Knee knock the only down side to another brilliant Tadhg Beirne performance

Sean Farrell reports from Thomond Park

HE ARRIVED IN Munster a fully-formed star of European Rugby and a nominee for the Champions Cup’s player of the year.

It scarcely seemed plausible that Tadhg Beirne’s influence would grow.

Yet rather than succumb or to any potential settling-in period that can slow down so many rising stars, the second row continues to deliver supreme performance levels when his team most needs him.

The sight of Beirne grimacing and clutching his knee was the greatest shame arising from a gripping 9-7 win over the Exeter Chiefs which sealed Munster’s passage to the knockout rounds.

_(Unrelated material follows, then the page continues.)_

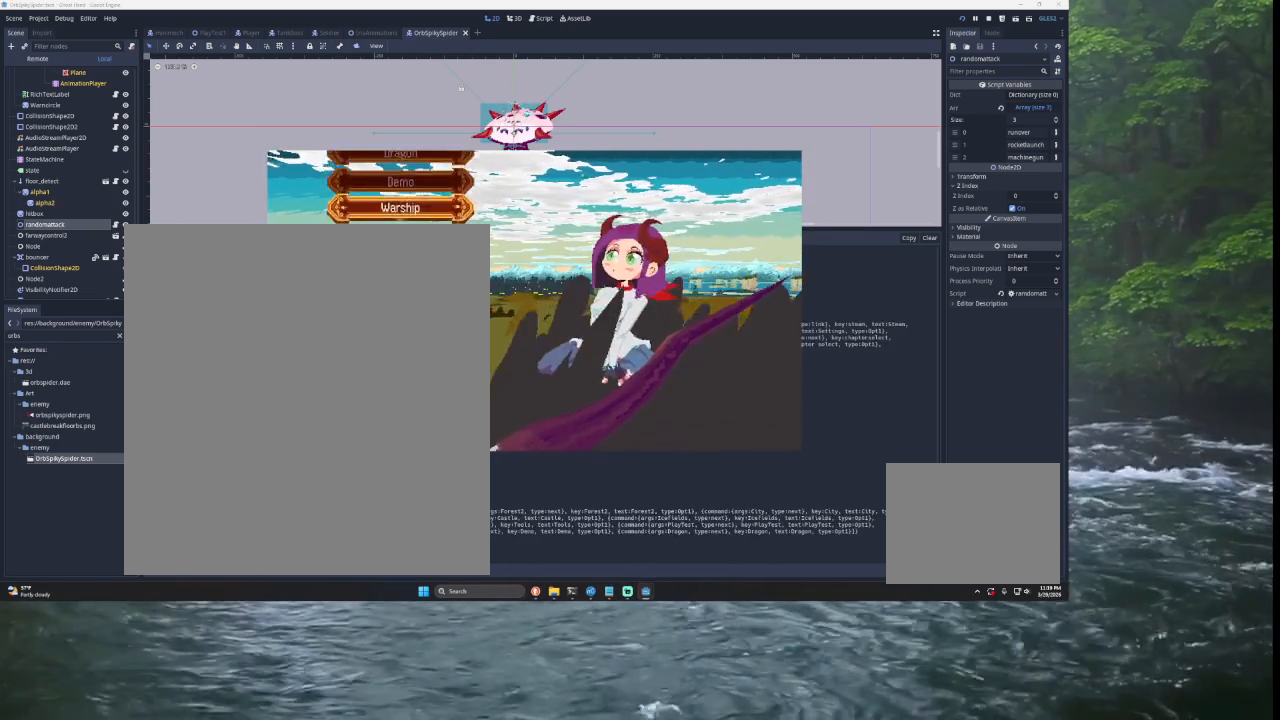
{"buttons": [], "left_stick": "center", "right_stick": "center", "events": [[100, "SQUARE", "down"], [133, "left_stick", "center"], [233, "SQUARE", "up"], [300, "left_stick", "down"], [433, "left_stick", "center"]]}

He got up and hobbled on, across the pitch and then back, where the crowd greeted him with a standing ovation on his way to the replacements bench.

Post-match was far too early for a prognosis on the knee injury, but the Kildare man will undergo a scan to learn how much of a role he can play for Ireland in the imminent Six Nations.

Beirne gets treatment after suffering a knee knock. Source: Bryan Keane/INPHO

“I think Tadhg’s a special player,” said Johann van Graan post-match.

“He’s had a few man of the match performances in this competition. He’s very dynamic and he’s one of the only locks in world rugby who can poach the way he can.”

That poach threat was invaluable for Munster and few interventions were more important than the 30th minute penalty he forced 10 metres out from his own posts when the Chiefs sought to turn the screw.

“He’s worked so hard on his calling,” Van Graan adds after Beirne led tonight’s line-out.

“When he arrived he wasn’t really a calling option, I threw him into the deep end… I think he’s developed into one of the form locks in the competition.”

Beirne blocks down a box kick. Source: Tommy Dickson/INPHO

It was a night when Munster needed their big men to rise to the occasion and the pack duly stepped forward.

Beirne did not even reach the touchline when his replacement Billy Holland brilliantly pilfered an Exeter attacking line-out on his five metre line. Jean Kleyn forced an important turnover after his fellow starting lock departed and CJ Stander ended up with the rare sight of twice as many tackles (21) as carries (10) completed on his stats sheet.

It was that sort of night for Munster. Exeter have a way of making errors an inescapable part of their opponent’s game, but with Peter O’Mahony powering through last week’s rib cartilage injury to add 16 tackles – including the final coup de grace – to the cause, Munster once again found a way to win.

Nic White gets to grips with O’Mahony. Source: Oisin Keniry/INPHO

“It was definitely the toughest game of rugby since I came to Munster,” adds Van Graan after taking top spot in his first full pool campaign.

“Two teams who didn’t want to give up. If you get only one score in the second half, when games (usually) open up, it shows you how intense it was.

“It won’t go down as the prettiest game of rugby…  we open up our eyes tomorrow morning and we’re in a quarter-final, that’s the main thing.”